Like vultures swirling over a soon-to-be dead desert mammal, scouts from other teams were lining up to gauge the specifics on C.C. Sabathia, who appeared headed out the door sooner rather than later as Mark Shapiro, it seemed, would be forced to bail out on this sinking season.
But then, a glimmer of hope. The Tribe, sans the heart of their order, sans their Nos. 2 and 3 starters, with Jamey Carroll acting as a 5'-10" gauze pad over the bleeding abrasion that second base had become, rattled off five wins in seven games, slicing their division deficit to five and a half games as of Monday.
Five wins in seven games normally doesn't save a season. But for the Indians, the past week might have been a light-bulb moment for the team's movers and shakers. In the hierarchy of revelations, it wasn't Moses climbing the mountain to see God speak through a burning bush, but it was significant nonetheless:
Healthy guys should play. Injured guys should sit.
For most of the season, the Indians' decision-makers seemed to operate under the assumption that whatever their injured players -- Hafner and Martinez in particular -- could give them was better than not having them available at all. Shapiro and Wedge were very slow to put their two sluggers in sick bay because, quite honestly, where else was the run production going to come from?
It's a legitimate question, at least to look at the Tribe's lineup on paper. So they opted for the macho "suck it up, fight through it and play ball" route. We all know what happened. The strategy backfired like a Model T.
Hafner, with a arthritic right elbow and a shoulder injury that had been veiled from the public until he actually went on the disabled list at the end of May, was hitting at a .217 clip with four homers and 22 RBIs when the Indians finally decided enough was enough.

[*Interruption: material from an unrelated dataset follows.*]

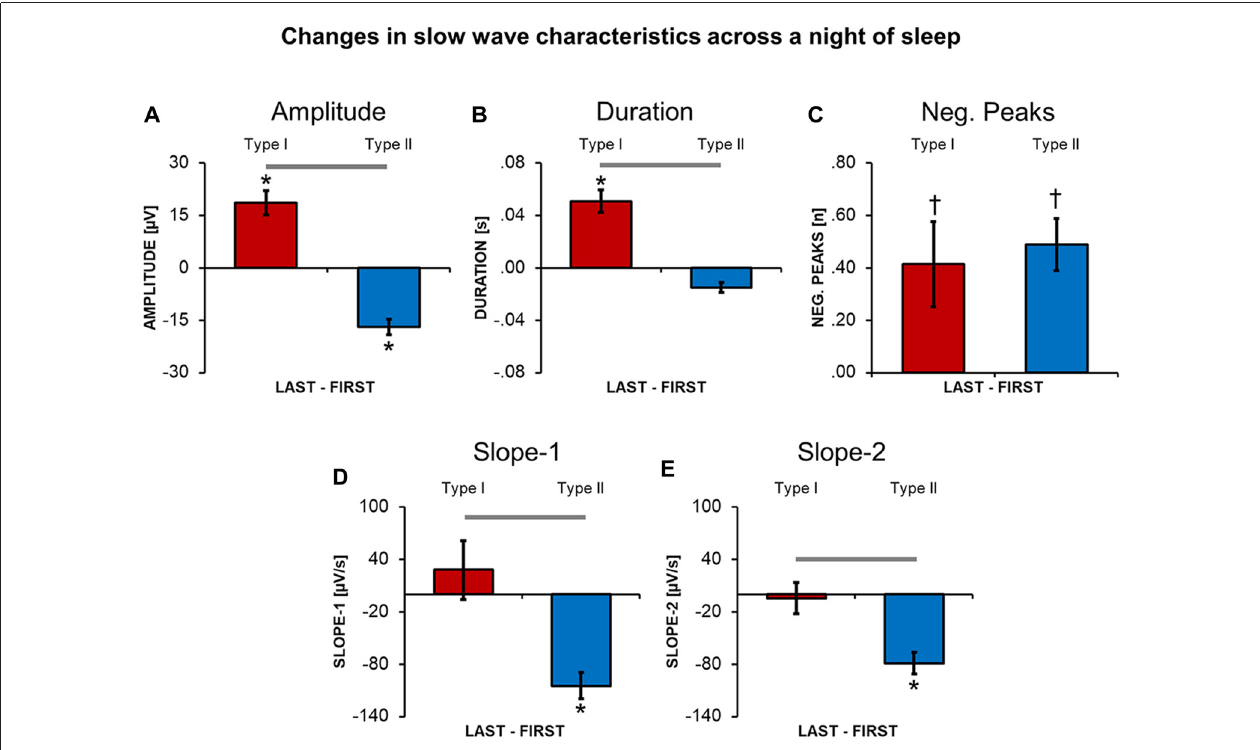
FIGURE 4 | Changes in slow wave characteristics throughout a night of continuous sleep. Each barplot displays the difference between the last and the first NREM sleep cycle for slow waves classified as type I or type II, in: amplitude (A) , duration (B) , number of negative peaks (C) , slope-1 (D) , slope-2 (E) . Vertical bars indicate standard errors (SE). Horizontal gray bars mark significant differences in relative overnight changes between type I and type II waves. Asterisks mark significant overnight changes for each slow wave type separately. ∗ Bonferroni corrected p < 0.05; † uncorrected p < 0.05.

Martinez had been battling a sore hamstring all season. But it was his right elbow that likely drained his home run power (again, a secret the Indians guarded until he was placed on the DL) and ultimately put his season on ice. Martinez underwent arthroscopic surgery to remove bone chips from the elbow and will likely miss 6-to-8 weeks.
Keeping Martinez and Hafner in the lineup for so long was in character for Wedge and Shapiro, historically a pair of ultra-conservative baseball minds who would rather stay the course and plow through adversity than make radical changes. But as the Tribe's season foundered, their collective hand was forced. It turns out, the moves they were so reluctant to make were the best moves to make for the sake of the season.

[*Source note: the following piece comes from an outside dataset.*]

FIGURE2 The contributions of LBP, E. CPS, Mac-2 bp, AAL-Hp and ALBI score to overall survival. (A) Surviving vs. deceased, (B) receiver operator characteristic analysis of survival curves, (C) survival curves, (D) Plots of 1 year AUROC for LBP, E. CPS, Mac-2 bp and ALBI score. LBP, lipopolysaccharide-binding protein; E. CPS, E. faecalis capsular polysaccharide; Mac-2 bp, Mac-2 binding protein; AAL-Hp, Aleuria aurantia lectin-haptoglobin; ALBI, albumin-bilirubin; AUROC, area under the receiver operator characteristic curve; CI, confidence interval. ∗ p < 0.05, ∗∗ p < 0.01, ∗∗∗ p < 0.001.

Freed from the burden of having to stick with Hafner and Martinez, wasting at-bats on their injured limbs, nursing them along as the pair tried to get healthy and work through the mental static that accompanies any prolonged slump, Wedge was able to turn to the healthy guys left in his clubhouse and ask them to carry the load. So far, it has worked.
Youngsters such as Ben Francisco and Shin-Soo Choo have responded well to increased playing time, both hitting well over .300. Ryan Garko has shown signs of life batting cleanup. Grady Sizemore has raised his average to nearly .270 and is on a 40-homer pace. Casey Blake, the Tribe's best clutch hitter all year, is inching his batting average through the .250s and is tied with Sizemore for the team RBI lead.

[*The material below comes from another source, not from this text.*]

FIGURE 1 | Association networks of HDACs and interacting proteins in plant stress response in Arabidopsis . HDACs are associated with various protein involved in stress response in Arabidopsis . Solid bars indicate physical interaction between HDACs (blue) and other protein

And Carroll, who just completed a 14-for-22 homestand, gets a special mention.
What happens when you add a competent offense to good starting pitching? You tend to win. The Indians are 8-7 in June as of Monday. Not something to get too worked up about, but it's at least a trend in the positive direction.
None of this should be interpreted as a statement of belief that the Indians are a better team without Hafner and Martinez. They're better off without their current injuries clogging the lineup, but there is no question that the Tribe won't be whole again until those guys are back, healthy and producing at a high level. But the moral of the story is, if you're going to try and win a baseball game, put your best team on the field, and seldom does your best team include a guy with a bum shoulder and a guy with bone chips in his elbow.
Facing how-many-ever weeks without Hafner and Martinez is a risk for the Tribe, but it might end up being a risk that saves their season, particularly as they square off against the weaker, non-Arizona-Diamondbacks portion of the NL West over the next two weeks.